Alsace à gauche en 2010

 Seule région métropolitaine a être restée acquise à la droite en 2004, l’Alsace a surtout du ce fait à la personnalité charismatique d’Adrien Zeller et également aux difficultés de la gauche à mettre en place une dynamique de rassemblement. Dans les jours qui ont suivi les dernières régionales, on pouvait entendre dans toute la contrée que décidément, nous vivions dans une région d’incurables gens de droite. Les présidentielles de 2007 et surtout les législatives qui ont suivi ont renforcé davantage encore cette tendance.
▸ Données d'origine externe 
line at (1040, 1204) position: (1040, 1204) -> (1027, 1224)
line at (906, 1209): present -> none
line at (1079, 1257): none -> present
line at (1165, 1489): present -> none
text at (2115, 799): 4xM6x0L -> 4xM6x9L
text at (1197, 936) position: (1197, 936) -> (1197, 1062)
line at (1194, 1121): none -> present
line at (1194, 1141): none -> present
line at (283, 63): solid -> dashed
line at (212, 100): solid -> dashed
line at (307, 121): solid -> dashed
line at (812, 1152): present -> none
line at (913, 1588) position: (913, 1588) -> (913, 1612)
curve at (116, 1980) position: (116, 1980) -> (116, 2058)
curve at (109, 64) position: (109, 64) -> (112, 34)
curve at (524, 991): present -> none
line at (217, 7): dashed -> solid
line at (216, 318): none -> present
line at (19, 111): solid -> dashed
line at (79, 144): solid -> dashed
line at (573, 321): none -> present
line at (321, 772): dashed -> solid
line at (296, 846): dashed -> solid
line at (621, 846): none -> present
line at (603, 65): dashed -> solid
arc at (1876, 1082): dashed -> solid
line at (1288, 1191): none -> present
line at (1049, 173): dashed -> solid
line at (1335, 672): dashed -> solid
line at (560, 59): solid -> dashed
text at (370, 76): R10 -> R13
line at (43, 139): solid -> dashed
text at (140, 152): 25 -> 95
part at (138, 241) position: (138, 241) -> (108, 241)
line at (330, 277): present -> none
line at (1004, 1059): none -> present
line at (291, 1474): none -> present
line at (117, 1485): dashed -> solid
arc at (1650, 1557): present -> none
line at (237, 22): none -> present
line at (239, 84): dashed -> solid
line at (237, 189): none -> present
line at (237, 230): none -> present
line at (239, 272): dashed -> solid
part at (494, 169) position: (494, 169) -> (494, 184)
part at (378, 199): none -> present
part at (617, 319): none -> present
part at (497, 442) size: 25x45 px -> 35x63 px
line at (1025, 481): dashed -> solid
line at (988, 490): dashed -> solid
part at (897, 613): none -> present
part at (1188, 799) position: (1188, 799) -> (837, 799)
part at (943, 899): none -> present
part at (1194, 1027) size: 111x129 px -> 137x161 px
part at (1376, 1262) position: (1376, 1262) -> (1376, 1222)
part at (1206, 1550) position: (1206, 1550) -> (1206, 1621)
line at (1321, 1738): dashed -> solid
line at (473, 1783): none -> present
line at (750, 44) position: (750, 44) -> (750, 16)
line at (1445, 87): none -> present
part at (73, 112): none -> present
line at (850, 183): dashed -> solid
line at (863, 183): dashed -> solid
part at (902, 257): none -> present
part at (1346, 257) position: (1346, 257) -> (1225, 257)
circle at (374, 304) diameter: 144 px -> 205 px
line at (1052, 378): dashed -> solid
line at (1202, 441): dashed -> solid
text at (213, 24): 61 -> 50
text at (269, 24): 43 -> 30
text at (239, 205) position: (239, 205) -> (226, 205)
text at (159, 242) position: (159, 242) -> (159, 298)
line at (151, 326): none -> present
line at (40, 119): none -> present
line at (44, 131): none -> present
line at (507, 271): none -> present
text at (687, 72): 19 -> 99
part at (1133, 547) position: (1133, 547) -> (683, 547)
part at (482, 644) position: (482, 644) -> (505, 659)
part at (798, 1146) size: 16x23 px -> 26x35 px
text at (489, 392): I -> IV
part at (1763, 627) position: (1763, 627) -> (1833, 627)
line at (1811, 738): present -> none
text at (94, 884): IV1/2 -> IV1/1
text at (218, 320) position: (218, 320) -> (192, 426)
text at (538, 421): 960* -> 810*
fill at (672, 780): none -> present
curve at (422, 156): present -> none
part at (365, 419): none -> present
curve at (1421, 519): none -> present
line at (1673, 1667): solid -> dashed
Mais aujourd’hui les déçus du locataire de l’Elysée se comptent par légions. Combien sont-ils ces alsaciens électeurs de Sarkozy qui n’ont pas ni compris ni admis la politique d’ouverture, les franchises médicales, la taxe carbone ? Sans parler de ceux qui avaient voulu croire au tristement célèbre travailler plus pour gagner plus, qui ont vu leurs conditions de travail se dégrader ou pire leurs entreprises liquidées et leurs emplois détruits. Un véritable marasme s’est abattu sur la région.

 

Aujourd’hui à quelques mois de l’échéance majeure des élections régionales se profile une nouvelle espérance qui ne sera réelle que lorsque la gauche aura dépassée ses querelles intestines, oubliée ses embrouilles et sera réunie derrière un leader en capacité d’animer ce mouvement. C’est pourquoi j’en appelle au rassemblement des forces de gauche, seule possibilité de gagner et de faire de 2010 l’année du rendez-vous de l’Alsace et de la gauche, une année historique.